*Exercise material*
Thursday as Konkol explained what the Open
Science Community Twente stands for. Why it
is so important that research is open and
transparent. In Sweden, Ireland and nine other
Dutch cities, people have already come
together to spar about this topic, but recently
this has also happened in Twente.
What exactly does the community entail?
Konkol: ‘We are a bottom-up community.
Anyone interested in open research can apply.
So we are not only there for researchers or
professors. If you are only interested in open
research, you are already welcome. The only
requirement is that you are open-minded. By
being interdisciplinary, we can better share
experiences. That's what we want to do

*Exercise brief*
Your response should consist solely of the lines from the one containing "Dutch cities, people have already come" to the end of the entries, both ends included, exactly as they appear.

*Problem solution*
Dutch cities, people have already come
together to spar about this topic, but recently
this has also happened in Twente.
What exactly does the community entail?
Konkol: ‘We are a bottom-up community.
Anyone interested in open research can apply.
So we are not only there for researchers or
professors. If you are only interested in open
research, you are already welcome. The only
requirement is that you are open-minded. By
being interdisciplinary, we can better share
experiences. That's what we want to do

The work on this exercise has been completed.